Operating profit margin increased year on year to 28.6 per cent, due in the main to the strong revenue performance during the year.
Group adjusted EBITDA margin (%)
Group adjusted EBITDA margin is calculated as Group adjusted EBITDA divided by total revenue.
Group adjusted EBITDA margin was 40 per cent, in line with management expectations. Group adjusted EBITDA margin on a pre-IFRS 16 basis was 31.3 per cent.
Total average spend per game (£)
Total average spend per game is defined as total revenue in the year divided by the number of bowling games and golf rounds played in the year. It does not include Canada where bowling is sold by time, not games.

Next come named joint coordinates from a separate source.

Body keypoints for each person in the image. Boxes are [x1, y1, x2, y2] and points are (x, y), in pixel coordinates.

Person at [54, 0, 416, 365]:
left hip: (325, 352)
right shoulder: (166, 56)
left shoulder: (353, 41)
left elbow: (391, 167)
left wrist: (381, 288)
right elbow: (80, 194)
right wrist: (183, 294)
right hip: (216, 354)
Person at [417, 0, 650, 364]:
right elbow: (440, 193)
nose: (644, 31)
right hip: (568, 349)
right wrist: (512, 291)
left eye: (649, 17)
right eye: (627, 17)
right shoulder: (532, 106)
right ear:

Average spend per game increased by 1.2 per cent, to £10.45, due to customers continuing to spend more during their visits.
- Some of the measures described are not financial measures under Generally Accepted Accounting Principles (GAAP), including International Financial Reporting Standards (IFRS), and should not be considered in isolation or as an alternative to the IFRS Financial Statements. These KPIs have been chosen as ones which represent the underlying trade of the business and which are of interest to our shareholders.